### WRITTEN PROBLEM
Render every line of the following material as a JSON list of strings, one string per line, omitting blank lines and leaving the pictures out.

### DATA IN THIS EXERCISE
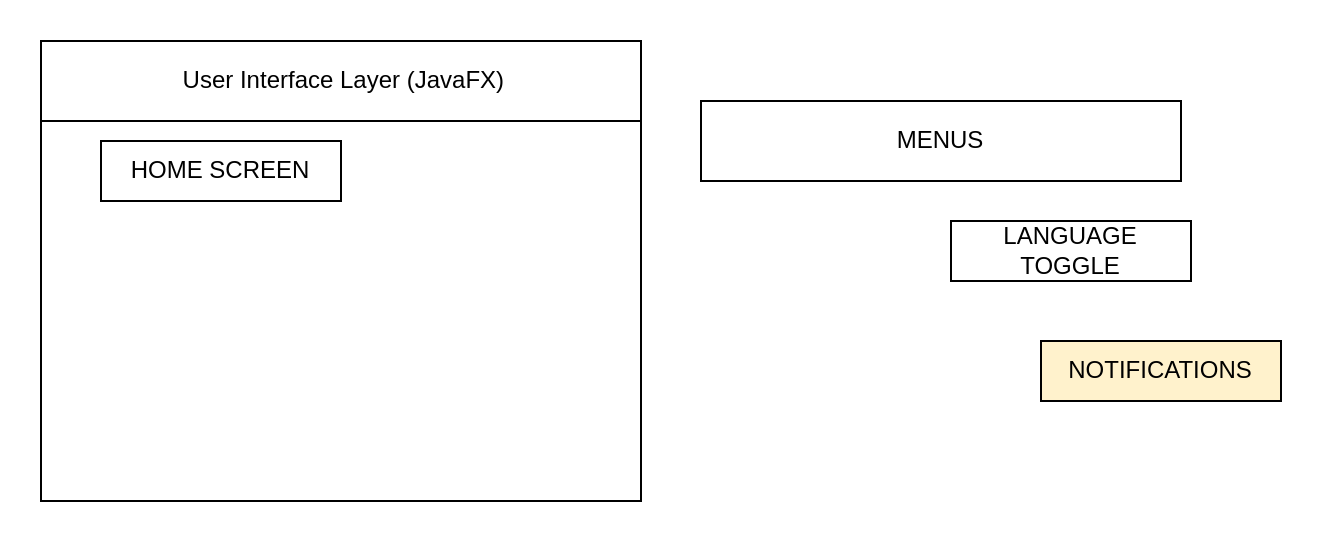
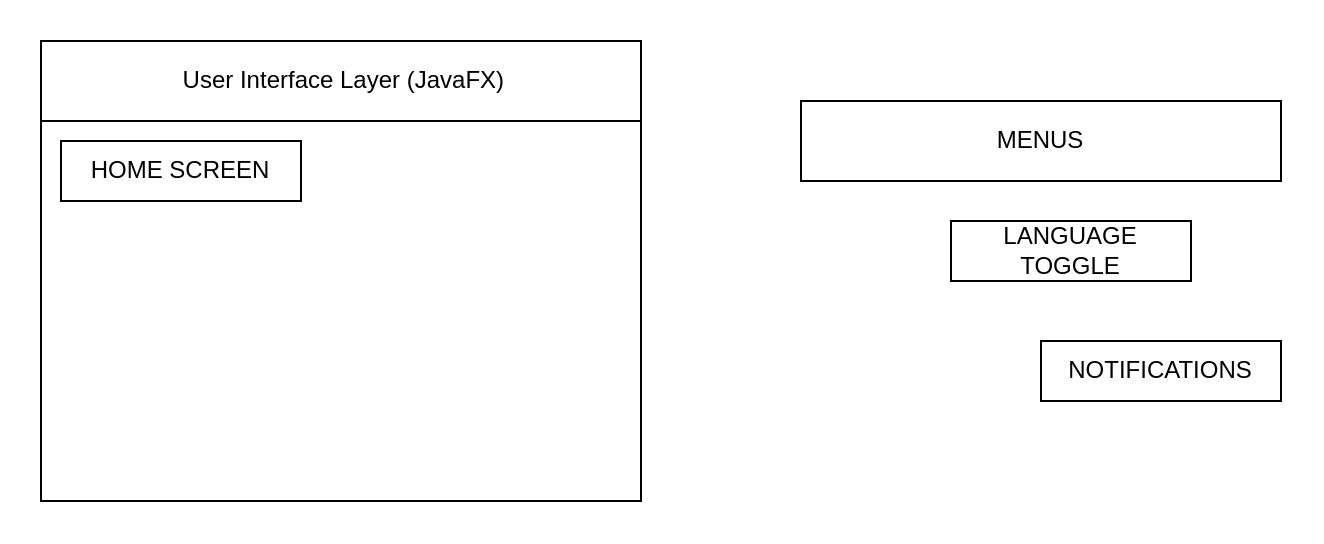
  <mxCell id="0" />
  <mxCell id="1" parent="0" />
  <mxCell id="2" value="" style="rounded=0;whiteSpace=wrap;html=1;align=left;" vertex="1" parent="1"><mxGeometry x="20" y="20" width="300" height="230" as="geometry" /></mxCell>
  <mxCell id="3" value="&amp;nbsp;User Interface Layer (JavaFX)" style="rounded=0;whiteSpace=wrap;html=1;" vertex="1" parent="1"><mxGeometry x="20" y="20" width="300" height="40" as="geometry" /></mxCell>
- <mxCell id="4" value="HOME SCREEN" style="rounded=0;whiteSpace=wrap;html=1;" vertex="1" parent="1"><mxGeometry x="50" y="70" width="120" height="30" as="geometry" /></mxCell>
+ <mxCell id="4" value="HOME SCREEN" style="rounded=0;whiteSpace=wrap;html=1;" vertex="1" parent="1"><mxGeometry x="30" y="70" width="120" height="30" as="geometry" /></mxCell>
  <mxCell id="5" value="LANGUAGE&lt;br&gt;TOGGLE" style="rounded=0;whiteSpace=wrap;html=1;" vertex="1" parent="1"><mxGeometry x="475" y="110" width="120" height="30" as="geometry" /></mxCell>
- <mxCell id="6" value="NOTIFICATIONS" style="rounded=0;whiteSpace=wrap;html=1;fillColor=#fff2cc;" vertex="1" parent="1"><mxGeometry x="520" y="170" width="120" height="30" as="geometry" /></mxCell>
- <mxCell id="7" value="MENUS" style="rounded=0;whiteSpace=wrap;html=1;" vertex="1" parent="1"><mxGeometry x="350" y="50" width="240" height="40" as="geometry" /></mxCell>
+ <mxCell id="6" value="NOTIFICATIONS" style="rounded=0;whiteSpace=wrap;html=1;" vertex="1" parent="1"><mxGeometry x="520" y="170" width="120" height="30" as="geometry" /></mxCell>
+ <mxCell id="7" value="MENUS" style="rounded=0;whiteSpace=wrap;html=1;" vertex="1" parent="1"><mxGeometry x="400" y="50" width="240" height="40" as="geometry" /></mxCell>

### SOLUTION TO THE EXERCISE
[
  "  <mxCell id=\"0\" />",
  "  <mxCell id=\"1\" parent=\"0\" />",
  "  <mxCell id=\"2\" value=\"\" style=\"rounded=0;whiteSpace=wrap;html=1;align=left;\" vertex=\"1\" parent=\"1\"><mxGeometry x=\"20\" y=\"20\" width=\"300\" height=\"230\" as=\"geometry\" /></mxCell>",
  "  <mxCell id=\"3\" value=\"&amp;nbsp;User Interface Layer (JavaFX)\" style=\"rounded=0;whiteSpace=wrap;html=1;\" vertex=\"1\" parent=\"1\"><mxGeometry x=\"20\" y=\"20\" width=\"300\" height=\"40\" as=\"geometry\" /></mxCell>",
  "- <mxCell id=\"4\" value=\"HOME SCREEN\" style=\"rounded=0;whiteSpace=wrap;html=1;\" vertex=\"1\" parent=\"1\"><mxGeometry x=\"50\" y=\"70\" width=\"120\" height=\"30\" as=\"geometry\" /></mxCell>",
  "+ <mxCell id=\"4\" value=\"HOME SCREEN\" style=\"rounded=0;whiteSpace=wrap;html=1;\" vertex=\"1\" parent=\"1\"><mxGeometry x=\"30\" y=\"70\" width=\"120\" height=\"30\" as=\"geometry\" /></mxCell>",
  "  <mxCell id=\"5\" value=\"LANGUAGE&lt;br&gt;TOGGLE\" style=\"rounded=0;whiteSpace=wrap;html=1;\" vertex=\"1\" parent=\"1\"><mxGeometry x=\"475\" y=\"110\" width=\"120\" height=\"30\" as=\"geometry\" /></mxCell>",
  "- <mxCell id=\"6\" value=\"NOTIFICATIONS\" style=\"rounded=0;whiteSpace=wrap;html=1;fillColor=#fff2cc;\" vertex=\"1\" parent=\"1\"><mxGeometry x=\"520\" y=\"170\" width=\"120\" height=\"30\" as=\"geometry\" /></mxCell>",
  "- <mxCell id=\"7\" value=\"MENUS\" style=\"rounded=0;whiteSpace=wrap;html=1;\" vertex=\"1\" parent=\"1\"><mxGeometry x=\"350\" y=\"50\" width=\"240\" height=\"40\" as=\"geometry\" /></mxCell>",
  "+ <mxCell id=\"6\" value=\"NOTIFICATIONS\" style=\"rounded=0;whiteSpace=wrap;html=1;\" vertex=\"1\" parent=\"1\"><mxGeometry x=\"520\" y=\"170\" width=\"120\" height=\"30\" as=\"geometry\" /></mxCell>",
  "+ <mxCell id=\"7\" value=\"MENUS\" style=\"rounded=0;whiteSpace=wrap;html=1;\" vertex=\"1\" parent=\"1\"><mxGeometry x=\"400\" y=\"50\" width=\"240\" height=\"40\" as=\"geometry\" /></mxCell>"
]